Justine Triet, director of ‘Anatomy of a Fall,’ became the third woman to win the Palme d’Or at the Cannes Film Festival on Saturday, beating 20 other films competing for the top prize.
France’s Triet called it “amazing” that she was only the third woman to direct a winning film and said the decision was encouraging for the future.
“We are at the beginning of profound changes in this regard,” he said after receiving the award.
Triet used his award speech to criticize the way the protest against pension reforms in France “has been shockingly denied and repressed” and said more room needs to be given to young filmmakers to make mistakes and start over from the beginning.
Triet, who had already been nominated for the film “Sibyl” in 2019, won the award this time in competition with veteran directors such as Hirokazu Kore-eda, Ken Loach and Wim Wenders, all with at least one Palme d’Or. .
She joins New Zealander Jane Campion and Frenchwoman Julia Ducournau as the third woman to win the Palme d’Or at Cannes, which this year included a record seven female directors nominated.
Jane Fonda, who presented the award, said that one day the women who win this kind of award will be normal, not historical.
“We still have a long way to go. But even so, we need to celebrate change when it happens,” said the activist and film icon.
The Grand Prix, the second most important recognition after the Palme d’Or, went to “The Zone of Interest”, by British director Jonathan Glazer, which tells the story of a family living near Auschwitz.
German actress Sandra Hueller starred in the two winning films. In “Anatomie d’une chute”, or “Anatomy of a fall”, in the English title, she plays a writer who is the main suspect in her husband’s death, while in “Zone of Interest” she is the commander’s wife. the Auschwitz extermination camp.
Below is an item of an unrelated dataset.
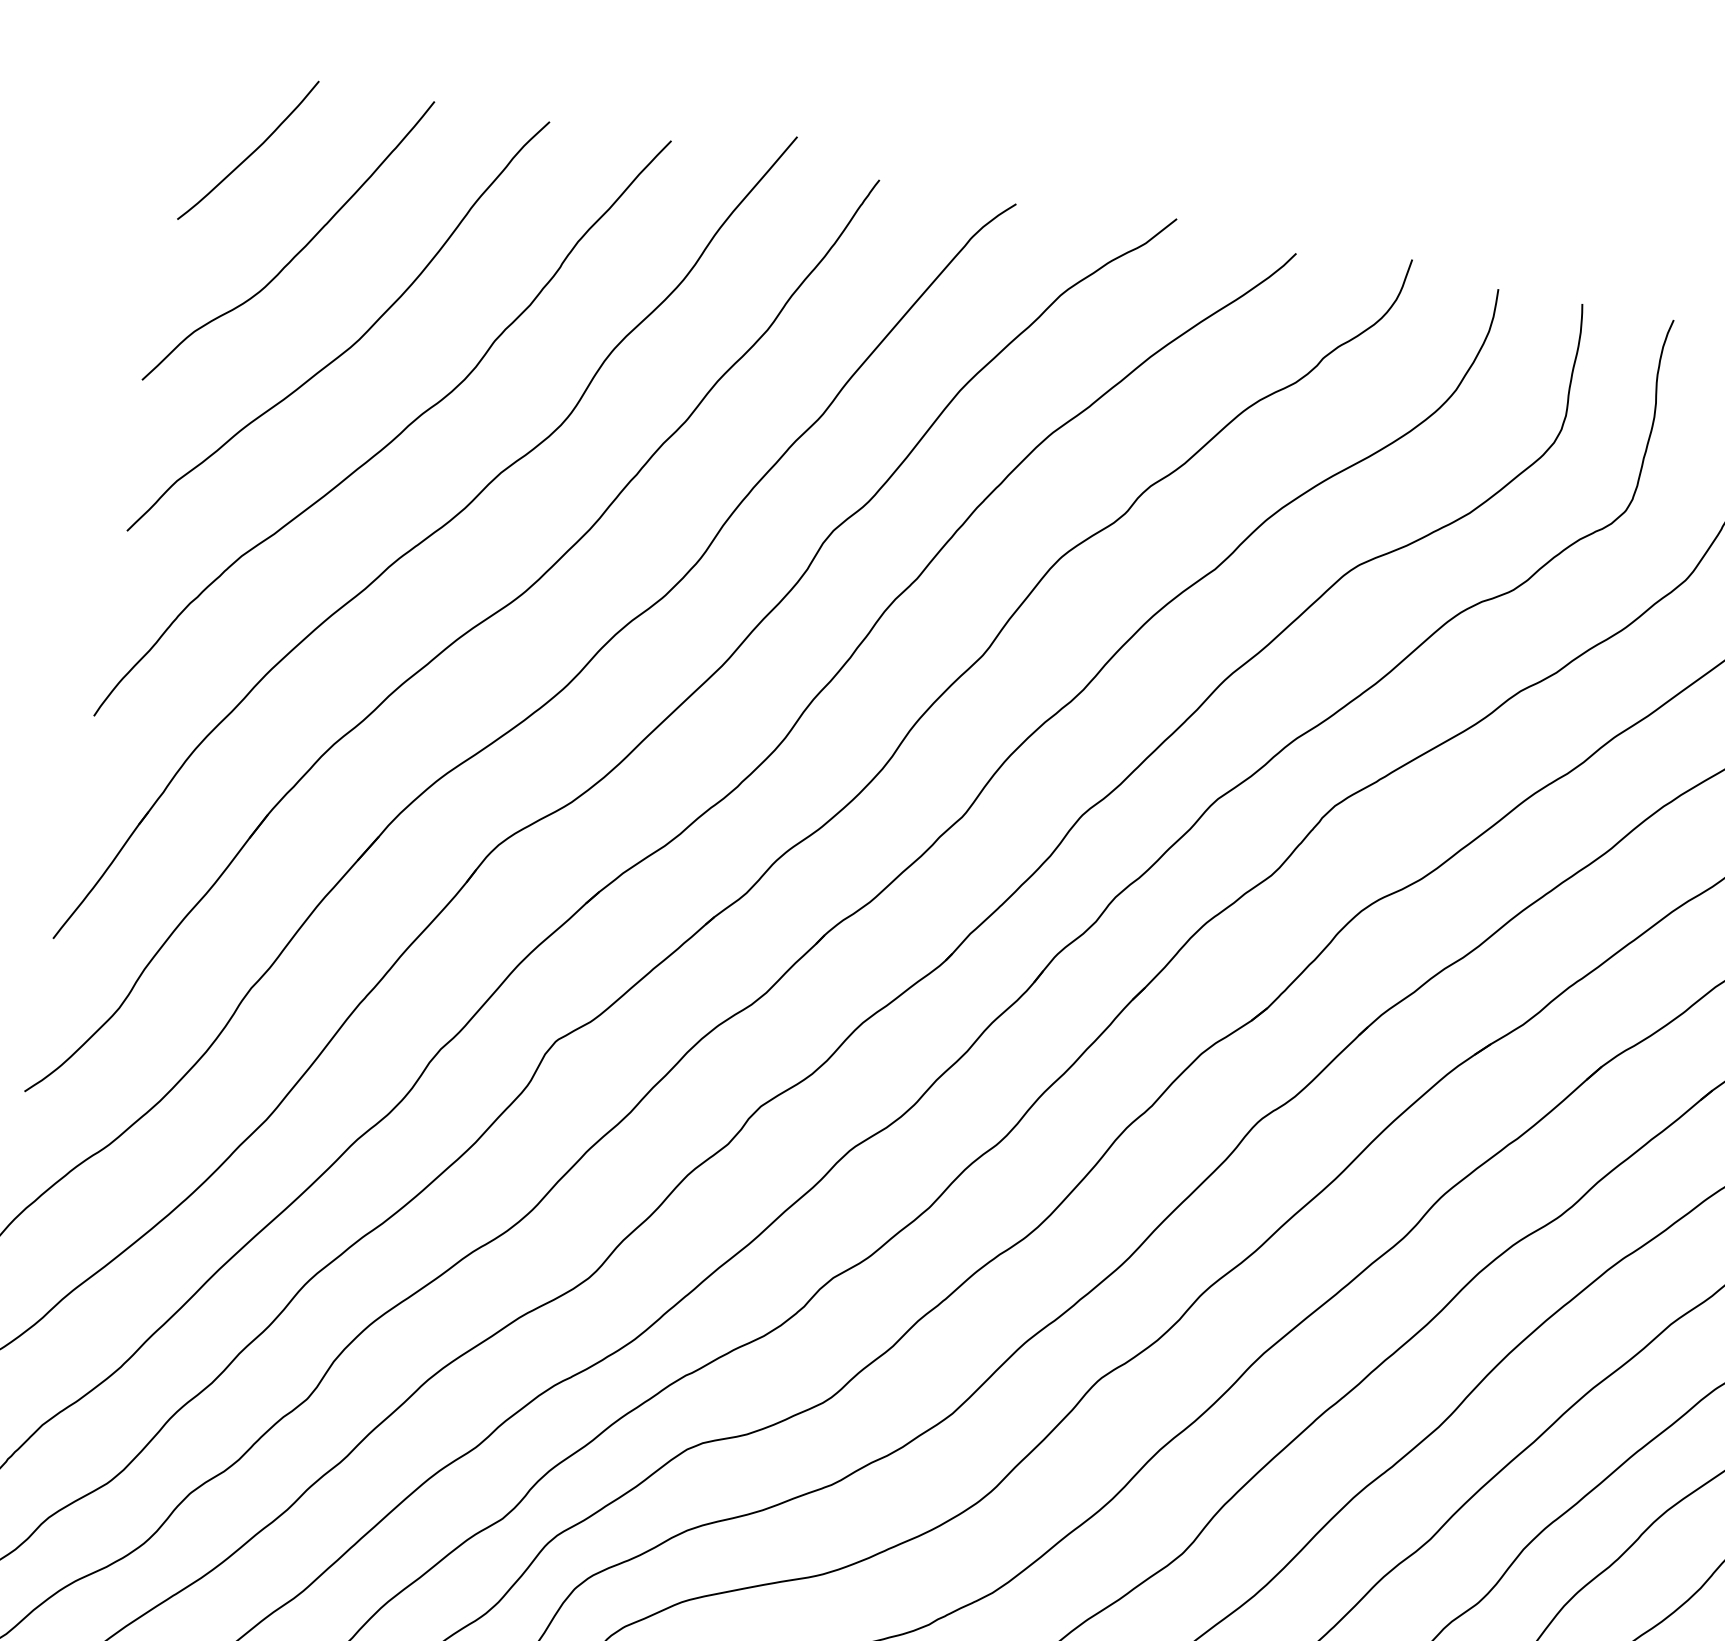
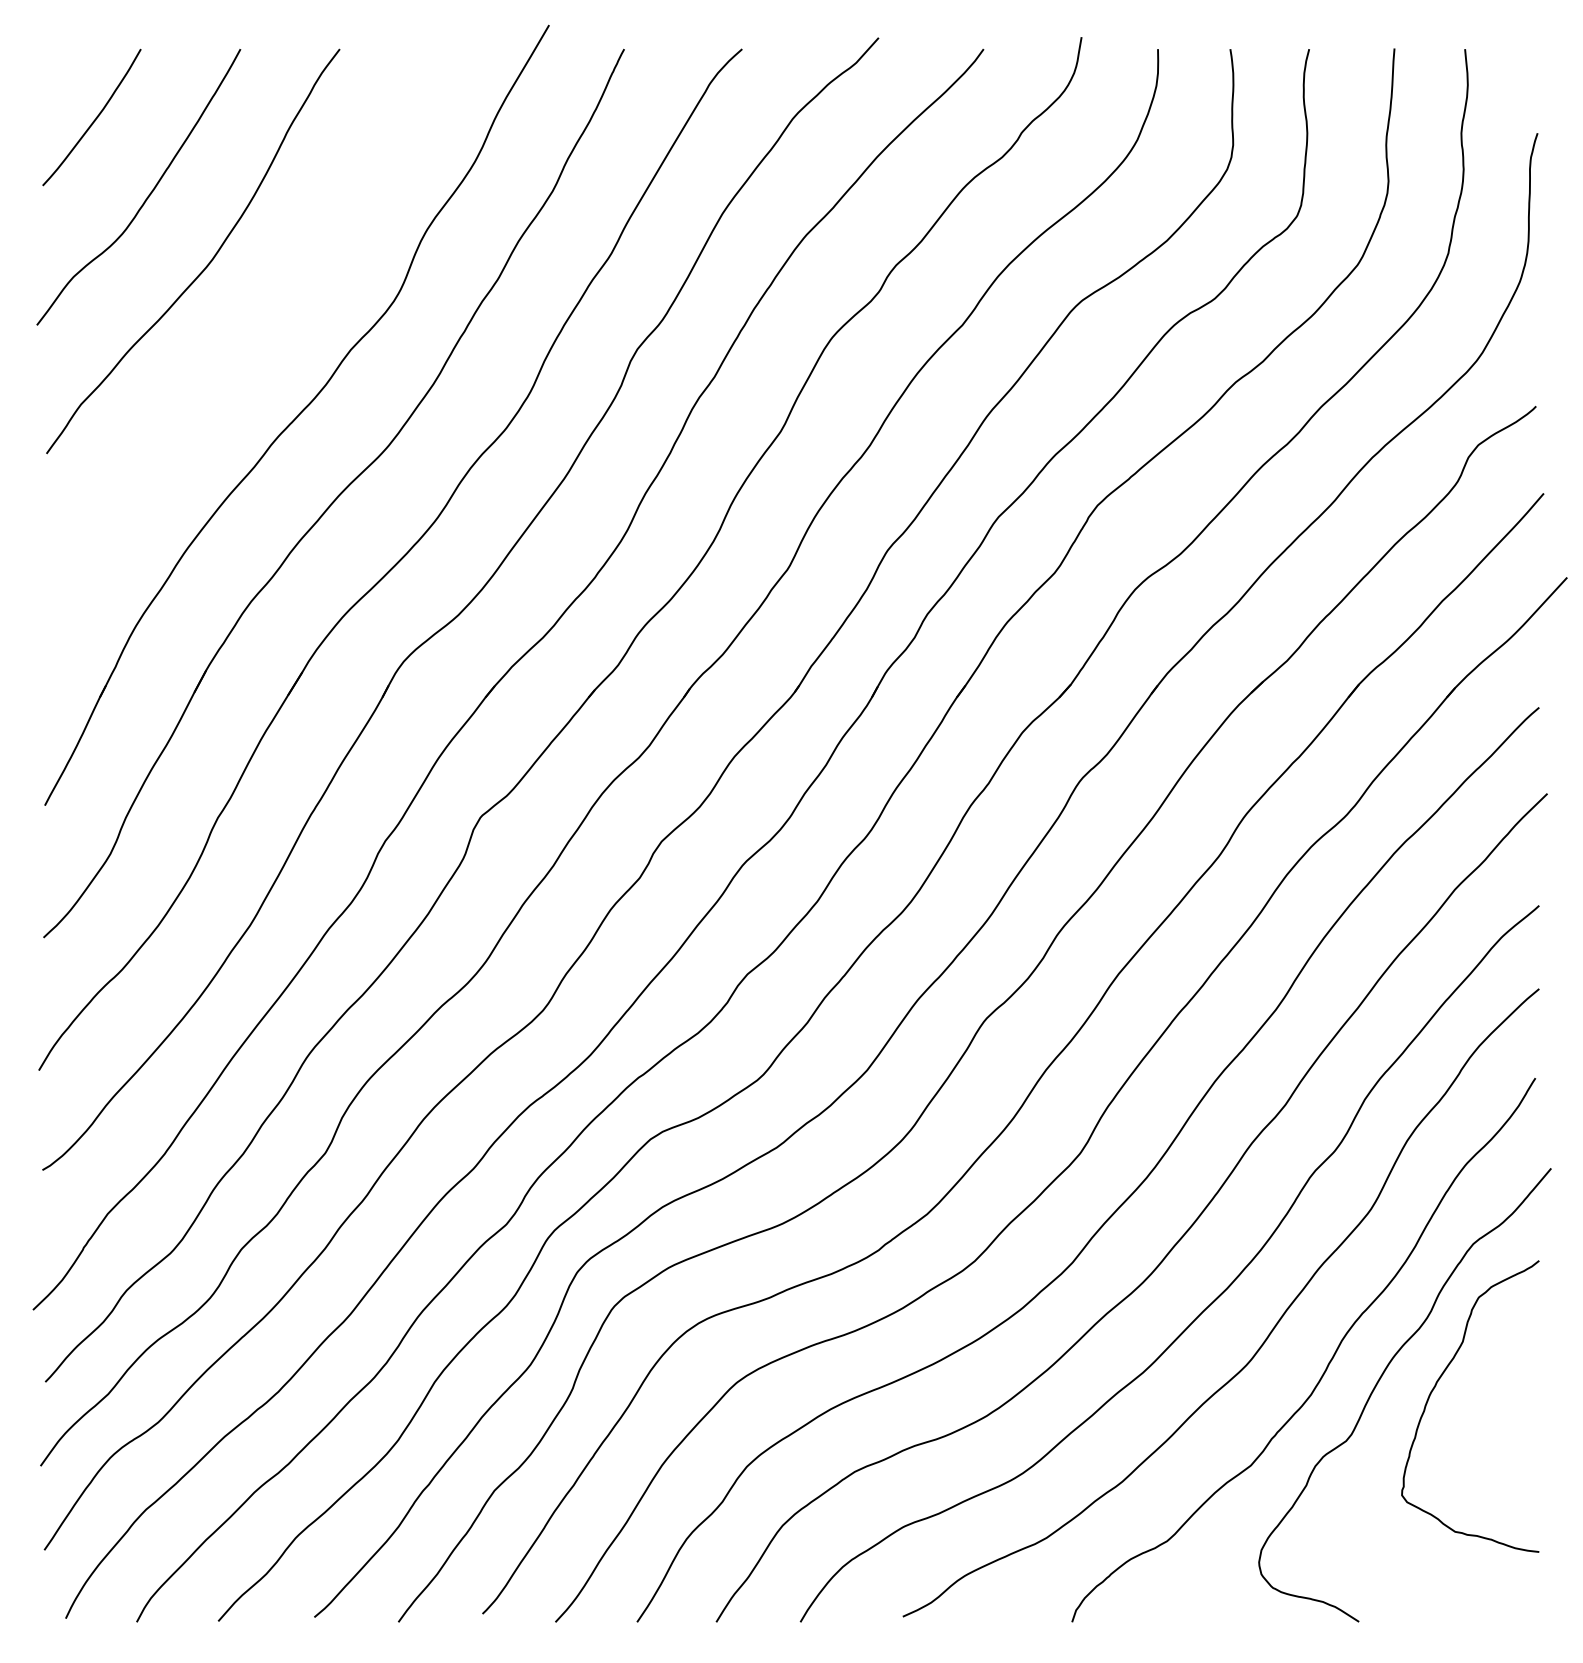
curve: (394, 436) -> (256, 335), removed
However, the Best Actress award went to Merve Dizdar, who plays a teacher in an isolated village in Turkey in Turkish director Nuri Bilge Ceylan’s ‘About Dry Grasses’.
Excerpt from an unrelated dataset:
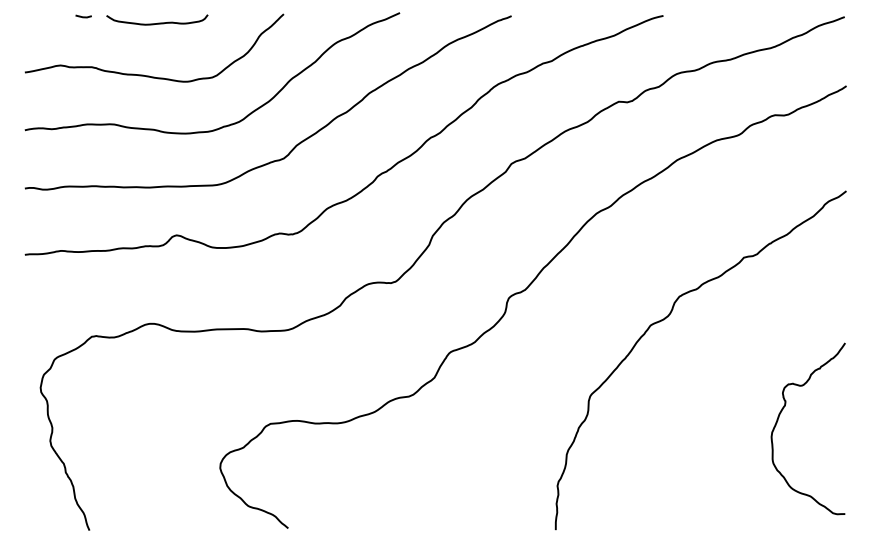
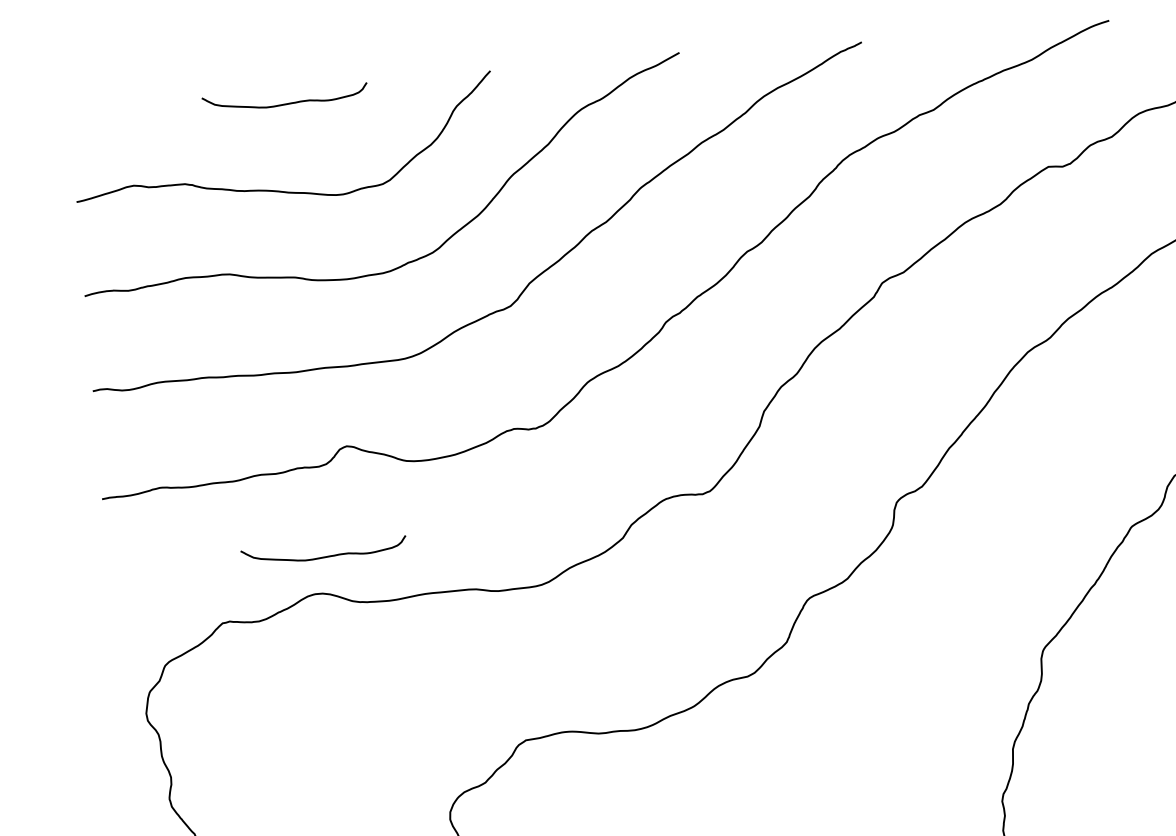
curve: (83, 16) -> (164, 102), removed
curve: (157, 300) -> (324, 555), added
The award for best actor went to the famous Japanese Koji Yakusho, who in Tokyo plays a toilet cleaner who is content to read books and listen to music in “Perfect Days”, by German director Wim Wenders.
“Kuolleet lehdet”, or “Fallen Leaves”, by Finnish Aki Kaurismaki, which returned to competition after more than a decade, won the jury prize.
French-Vietnamese director Tran Anh Hung took home the Best Director award for ‘The Pot-au-Feu’, a French food-focused film starring Juliette Binoche and Benoit Magimel as a married couple.